Sanctification of Believers
As was the case with creation with Jesus’s incarnation and resurrection, our sanctification is the work of all three members of the Godhead: Father, the Son, and the Holy Spirit.
Paul pronounces a benediction over the Thessalonians that attributes the work to God the Father: “Now may the God of peace (Father) make you holy in every way, and may your whole spirit and soul and body be kept blameless until our Lord Jesus Christ comes again” (1 Thess 5:23).
The book of Hebrews declares that it’s the work of Jesus the Son: “Jesus suffered and died outside the city gates to make his people holy by means of his own blood” (Heb 13:12).
Peter lauds the work of election, sanctification, and growing in grace to the Trinity almost one-by-one: “God the Father knew you and chose you long ago, and his Spirit has made you holy. As a result, you have obeyed him and have been cleansed by the blood of Jesus Christ. May God (Father) give you more and more grace and peace” (1 Pet 1:2).
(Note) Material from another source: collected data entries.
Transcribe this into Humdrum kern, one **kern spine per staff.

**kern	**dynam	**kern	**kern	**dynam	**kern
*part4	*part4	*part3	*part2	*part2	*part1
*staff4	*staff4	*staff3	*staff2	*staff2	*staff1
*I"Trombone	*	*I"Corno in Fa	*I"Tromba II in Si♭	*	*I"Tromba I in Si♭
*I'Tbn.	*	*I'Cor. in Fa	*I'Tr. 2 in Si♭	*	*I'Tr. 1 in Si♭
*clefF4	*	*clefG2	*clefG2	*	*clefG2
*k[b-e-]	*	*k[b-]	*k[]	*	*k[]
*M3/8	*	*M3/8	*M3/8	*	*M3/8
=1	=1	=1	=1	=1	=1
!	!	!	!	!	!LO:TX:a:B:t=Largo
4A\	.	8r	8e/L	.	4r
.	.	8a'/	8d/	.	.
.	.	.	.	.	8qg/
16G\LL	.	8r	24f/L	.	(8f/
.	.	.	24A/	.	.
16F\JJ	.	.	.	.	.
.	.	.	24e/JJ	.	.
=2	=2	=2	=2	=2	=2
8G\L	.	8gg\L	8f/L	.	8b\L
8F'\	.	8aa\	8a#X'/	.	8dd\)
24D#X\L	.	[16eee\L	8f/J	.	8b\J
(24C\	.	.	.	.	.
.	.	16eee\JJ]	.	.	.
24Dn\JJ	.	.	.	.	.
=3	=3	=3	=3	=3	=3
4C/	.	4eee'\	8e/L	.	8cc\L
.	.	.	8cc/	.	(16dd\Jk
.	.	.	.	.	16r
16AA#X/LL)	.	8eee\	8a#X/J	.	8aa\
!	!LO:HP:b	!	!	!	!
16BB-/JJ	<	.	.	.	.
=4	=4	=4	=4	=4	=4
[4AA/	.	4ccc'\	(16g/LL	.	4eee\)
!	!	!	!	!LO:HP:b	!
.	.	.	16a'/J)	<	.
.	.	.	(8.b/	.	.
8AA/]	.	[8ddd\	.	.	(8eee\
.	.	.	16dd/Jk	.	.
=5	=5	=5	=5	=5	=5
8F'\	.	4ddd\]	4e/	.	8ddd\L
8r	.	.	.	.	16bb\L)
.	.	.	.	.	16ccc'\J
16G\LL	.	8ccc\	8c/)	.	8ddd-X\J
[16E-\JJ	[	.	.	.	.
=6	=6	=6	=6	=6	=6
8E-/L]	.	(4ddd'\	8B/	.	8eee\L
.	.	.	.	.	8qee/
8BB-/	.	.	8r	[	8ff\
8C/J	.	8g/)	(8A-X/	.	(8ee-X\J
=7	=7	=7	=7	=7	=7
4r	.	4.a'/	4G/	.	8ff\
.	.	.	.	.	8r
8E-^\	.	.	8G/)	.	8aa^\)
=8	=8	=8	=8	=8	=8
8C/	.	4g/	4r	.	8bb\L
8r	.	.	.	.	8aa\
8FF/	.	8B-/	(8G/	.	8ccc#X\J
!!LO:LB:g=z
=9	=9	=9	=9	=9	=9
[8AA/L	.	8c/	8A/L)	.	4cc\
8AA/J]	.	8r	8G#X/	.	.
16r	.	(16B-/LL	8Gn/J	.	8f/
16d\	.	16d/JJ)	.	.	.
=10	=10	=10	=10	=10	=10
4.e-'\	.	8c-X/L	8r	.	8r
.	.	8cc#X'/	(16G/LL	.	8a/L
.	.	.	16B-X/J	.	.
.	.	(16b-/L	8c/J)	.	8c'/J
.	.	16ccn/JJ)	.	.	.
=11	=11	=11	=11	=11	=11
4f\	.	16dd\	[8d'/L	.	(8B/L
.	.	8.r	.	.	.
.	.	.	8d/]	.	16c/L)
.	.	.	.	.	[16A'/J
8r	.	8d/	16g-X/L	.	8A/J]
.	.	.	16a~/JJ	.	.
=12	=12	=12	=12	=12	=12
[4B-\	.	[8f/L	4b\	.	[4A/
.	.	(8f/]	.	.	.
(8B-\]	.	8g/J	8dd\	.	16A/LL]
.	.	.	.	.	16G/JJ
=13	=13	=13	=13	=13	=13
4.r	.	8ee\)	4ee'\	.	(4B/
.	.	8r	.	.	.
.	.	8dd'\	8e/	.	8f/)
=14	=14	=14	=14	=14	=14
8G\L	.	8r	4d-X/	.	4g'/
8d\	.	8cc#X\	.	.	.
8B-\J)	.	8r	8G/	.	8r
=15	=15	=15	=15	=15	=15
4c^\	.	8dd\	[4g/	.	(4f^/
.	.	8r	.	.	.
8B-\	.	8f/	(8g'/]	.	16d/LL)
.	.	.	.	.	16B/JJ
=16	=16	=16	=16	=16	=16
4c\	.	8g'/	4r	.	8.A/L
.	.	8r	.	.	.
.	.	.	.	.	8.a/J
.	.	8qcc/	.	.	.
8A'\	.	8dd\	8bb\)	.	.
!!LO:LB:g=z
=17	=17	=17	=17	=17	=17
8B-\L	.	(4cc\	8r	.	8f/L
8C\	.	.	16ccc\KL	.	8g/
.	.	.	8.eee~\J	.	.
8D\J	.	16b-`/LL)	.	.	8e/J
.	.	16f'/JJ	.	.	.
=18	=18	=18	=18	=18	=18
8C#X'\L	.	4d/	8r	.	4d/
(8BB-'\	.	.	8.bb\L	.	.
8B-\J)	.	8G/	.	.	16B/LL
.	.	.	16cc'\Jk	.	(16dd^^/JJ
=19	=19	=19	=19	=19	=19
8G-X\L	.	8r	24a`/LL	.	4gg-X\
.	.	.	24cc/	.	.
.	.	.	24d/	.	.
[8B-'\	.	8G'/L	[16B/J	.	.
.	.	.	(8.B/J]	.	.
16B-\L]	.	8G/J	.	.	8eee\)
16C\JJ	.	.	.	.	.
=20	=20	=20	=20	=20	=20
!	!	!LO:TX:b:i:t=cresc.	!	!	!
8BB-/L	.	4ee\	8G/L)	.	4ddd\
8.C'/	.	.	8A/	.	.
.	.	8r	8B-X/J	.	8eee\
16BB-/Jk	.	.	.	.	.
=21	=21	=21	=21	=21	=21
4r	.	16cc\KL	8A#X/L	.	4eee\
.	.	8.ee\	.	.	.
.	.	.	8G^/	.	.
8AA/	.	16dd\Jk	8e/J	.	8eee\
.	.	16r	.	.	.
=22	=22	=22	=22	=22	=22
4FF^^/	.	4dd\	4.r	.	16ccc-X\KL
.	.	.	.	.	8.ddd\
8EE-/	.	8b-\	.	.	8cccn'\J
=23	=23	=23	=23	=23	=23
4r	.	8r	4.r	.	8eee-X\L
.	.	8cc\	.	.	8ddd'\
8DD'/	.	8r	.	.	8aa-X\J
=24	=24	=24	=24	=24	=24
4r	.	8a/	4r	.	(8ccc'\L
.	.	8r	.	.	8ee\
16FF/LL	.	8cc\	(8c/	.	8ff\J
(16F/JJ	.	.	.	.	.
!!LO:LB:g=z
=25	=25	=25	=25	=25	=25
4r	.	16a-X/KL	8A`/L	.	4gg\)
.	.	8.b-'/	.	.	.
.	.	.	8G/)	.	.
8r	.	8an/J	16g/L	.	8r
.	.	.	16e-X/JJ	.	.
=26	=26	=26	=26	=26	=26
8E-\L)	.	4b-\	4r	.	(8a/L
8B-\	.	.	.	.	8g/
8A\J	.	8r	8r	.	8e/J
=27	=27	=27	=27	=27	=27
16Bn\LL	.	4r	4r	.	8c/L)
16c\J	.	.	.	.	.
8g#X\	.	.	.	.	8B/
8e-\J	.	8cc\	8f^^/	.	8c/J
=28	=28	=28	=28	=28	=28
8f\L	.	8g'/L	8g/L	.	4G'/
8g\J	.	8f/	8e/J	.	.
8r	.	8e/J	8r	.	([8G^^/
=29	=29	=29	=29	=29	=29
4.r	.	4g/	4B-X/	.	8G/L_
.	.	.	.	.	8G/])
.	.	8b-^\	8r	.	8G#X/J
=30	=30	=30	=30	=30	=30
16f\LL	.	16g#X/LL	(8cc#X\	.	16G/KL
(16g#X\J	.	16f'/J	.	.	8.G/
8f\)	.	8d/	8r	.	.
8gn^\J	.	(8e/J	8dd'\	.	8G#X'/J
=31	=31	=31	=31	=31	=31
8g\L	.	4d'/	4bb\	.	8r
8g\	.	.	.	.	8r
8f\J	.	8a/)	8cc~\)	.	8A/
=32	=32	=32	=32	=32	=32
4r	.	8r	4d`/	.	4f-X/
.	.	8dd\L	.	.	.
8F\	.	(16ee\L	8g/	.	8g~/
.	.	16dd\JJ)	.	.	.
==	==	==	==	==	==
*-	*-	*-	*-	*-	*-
Paul has the same idea when he describes the Holy Spirit as the “Spirit of God” (i.e., the Father) and as “the Spirit of Christ” (i.e., the Son): “You are controlled by the Spirit if you have the Spirit of God living in you. (And remember that those who do not have the Spirit of Christ living in them do not belong to him at all)” (Rom 8:9).
Similarly, we see the Godhead fully involved with gifting the church. Exhorting the church to maintain unity, Paul used language sounding a lot like his description of the fruit of the Spirit in Galatians 5, then he rooted the church’s unity in Trinitarian faith:
Therefore I, a prisoner for serving the Lord, beg you to lead a life worthy of your calling, for you have been called by God. Always be humble and gentle. Be patient with each other, making allowance for each other’s faults because of your love. Make every effort to keep yourselves united in the Spirit, binding yourselves together with peace. For there is one body and one Spirit, just as you have been called to one glorious hope for the future. There is one Lord, one faith, one baptism, one God and Father of all, who is over all, in all, and living through all.
However, he has given each one of us a special gift through the generosity of Christ. That is why the Scriptures say,
“When he ascended to the heights,
he led a crowd of captives
and gave gifts to his people.” (Eph 4:1–8)
That last little bit about giving gifts is striking, in that Paul spends so much effort describing the gifts as from the Spirit, as gifts of the Spirit distributed as he will. And then here you read that they come “through the generosity of Christ,” the ascended Christ who “gave gifts to his people.” And that last little bit is Paul adapting language from a psalm that describes victorious “Lord God” (i.e., God the Father). I say “adapted,” because there the Father’s receiving gifts, like war tribute, rather than giving gifts: “When you ascended to the heights, you led a crowd of captives. You received gifts from the people, even from those who rebelled against you. Now the LORD God will live among us there” (Ps 68:18).